L'avocat Mohammed Abbou a été condamné tôt ce matin à trois ans et demi de prison pour avoir diffusé de "fausses informations" sur Internet. Reporters sans frontières dénonce une "mascarade de procès" et demande aux Etats démocratiques de conditionner leur venue au Sommet mondial sur la société de l'information à la fin de la répression de l'Internet tunisien et à la libération de l'avocat.
L'avocat Mohammed Abbou a été condamné, dans la nuit du 28 au 29 avril, à trois ans et six mois de prison. Il a été reconnu coupable d'une agression physique datant de 2002 et d'avoir diffusé "de fausses informations" sur Internet. Reporters sans frontières dénonce une "mascarade de procès".
"Mohammed Abbou a été condamné à l'issue d'un procès qui a bafoué les règles les plus élémentaires du droit. Les charges retenues contre lui sont sans fondement. Il est en réalité sanctionné pour avoir critiqué sur Internet la corruption du pouvoir tunisien. L'ironie est cruelle : il sera en prison lorsque s'ouvrira à Tunis, en novembre 2005, le Sommet mondial sur la société de l'information (SMSI), une conférence sur la circulation de l'information sur le Réseau. Nous appelons les Etats démocratiques à conditionner leur venue au SMSI à la fin de la répression de l'Internet tunisien et à la libération de Mohammed Abbou.

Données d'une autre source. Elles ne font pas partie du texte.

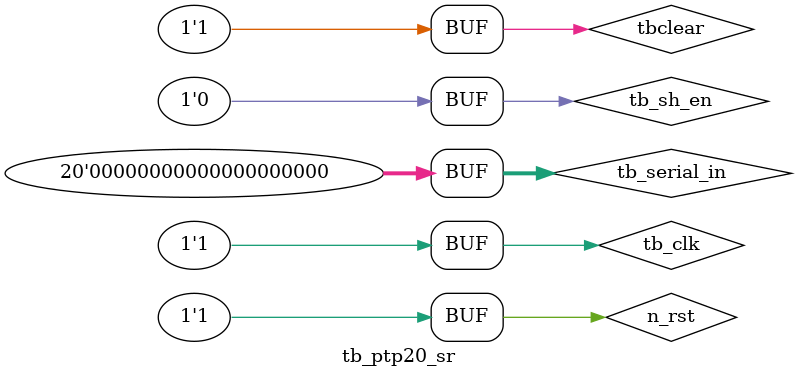
<source format=sv>

`timescale 1 ns / 10 ps
module tb_ptp20_sr (); 

   reg   tb_clk, n_rst, tbclear, tb_sh_en;
   reg [19:0] tb_serial_in;
   reg [399:0] tbo_pout;      

ptp20_sr DUT(.clk(tb_clk), .n_rst(n_rst), .clear(tbclear), .shift_enable(tb_sh_en), .serial_in(tb_serial_in), .parallel_out(tbo_pout));



always begin
tb_clk=0;
#(1.25);
tb_clk=1;
#(1.25);
end

initial begin

n_rst=1;
tbclear=0;
tb_sh_en=0;

#(2.5);//start
n_rst=0; tbclear=0; tb_sh_en=0; tb_serial_in=0;
#(2.5);
n_rst=1; tbclear=0; tb_sh_en=0; tb_serial_in=0;
#(2.5);//shifting start  1
n_rst=1; tbclear=0; tb_sh_en=1; tb_serial_in=20'b11111111111111111110;
#(2.5);
n_rst=1; tbclear=0; tb_sh_en=1; tb_serial_in=20'b11111111111111111101;
#(2.5);
n_rst=1; tbclear=0; tb_sh_en=1; tb_serial_in=20'b11111111111111111011;
#(2.5);
n_rst=1; tbclear=0; tb_sh_en=1; tb_serial_in=20'b11111111111111110111;
#(2.5); // 5
n_rst=1; tbclear=0; tb_sh_en=1; tb_serial_in=20'b11111111111111101111;
#(2.5);
n_rst=1; tbclear=0; tb_sh_en=1; tb_serial_in=20'b11111111111111011111;
#(2.5);
n_rst=1; tbclear=0; tb_sh_en=1; tb_serial_in=20'b11111111111110111111;
#(2.5);
n_rst=1; tbclear=0; tb_sh_en=1; tb_serial_in=20'b11111111111101111111;
#(2.5);
n_rst=1; tbclear=0; tb_sh_en=1; tb_serial_in=20'b11111111111011111111;
#(2.5); //10
n_rst=1; tbclear=0; tb_sh_en=1; tb_serial_in=20'b11111111110111111111;
#(2.5);
n_rst=1; tbclear=0; tb_sh_en=1; tb_serial_in=20'b11111111101111111111;
#(2.5);
n_rst=1; tbclear=0; tb_sh_en=1; tb_serial_in=20'b11111111011111111111;
#(2.5);
n_rst=1; tbclear=0; tb_sh_en=1; tb_serial_in=20'b11111110111111111111;
#(2.5);
n_rst=1; tbclear=0; tb_sh_en=1; tb_serial_in=20'b11111101111111111111;
#(2.5); //15
n_rst=1; tbclear=0; tb_sh_en=1; tb_serial_in=20'b11111011111111111111;
#(2.5);
n_rst=1; tbclear=0; tb_sh_en=1; tb_serial_in=20'b11110111111111111111;
#(2.5);
n_rst=1; tbclear=0; tb_sh_en=1; tb_serial_in=20'b11101111111111111111;
#(2.5);
n_rst=1; tbclear=0; tb_sh_en=1; tb_serial_in=20'b11011111111111111111;
#(2.5);
n_rst=1; tbclear=0; tb_sh_en=1; tb_serial_in=20'b10111111111111111111;
#(2.5); //20
n_rst=1; tbclear=0; tb_sh_en=1; tb_serial_in=20'b01111111111111111111;
#(2.5); //clearling
n_rst=1; tbclear=1; tb_sh_en=0; tb_serial_in=10'b00000000000000000000;

end

endmodule

</source>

L'avocat, qui avait été arrêté le 1er mars 2005, a été jugé dans le cadre de deux affaires. Il a été condamné à deux ans de prison pour avoir prétendument agressé physiquement l'un de ses confrères, en 2002, lors d'une conférence. Les avocats de Mohammed Abbou ont refusé de plaider concernant ce dossier, dont ils n'ont pris connaissance que quelques jours avant l'audience. Selon la militante des droits de l'homme et avocate Radhia Nasraoui, "aucun élément tangible n'est venu appuyer cette accusation, à part une attestation médicale non signée et sans valeur juridique. De nombreux témoins auraient pu attester qu'aucune agression n'a été commise lors de cette conférence de 2002."
Dans le second dossier, Mohammed Abbou a été condamné à un an et demi de prison pour avoir publié sur le site Tunisnews, en août 2004, un article dans lequel il comparait les tortures infligées en Tunisie à des prisonniers politiques aux exactions de soldats américains à Abou Ghraib. Toutefois, selon de nombreux observateurs présents au procès, sa condamnation serait due en réalité à un autre article, publié sur Internet quelques jours avant son arrestation, dans lequel il critiquait l'invitation faite à Ariel Sharon d'assister au SMSI et dénonçait, sur un ton ironique, la corruption de la famille du Président. Selon un autre de ses avocats, Ayadi Raous, Mohammed Abbou est aujourd'hui "l'otage personnel de Ben Ali".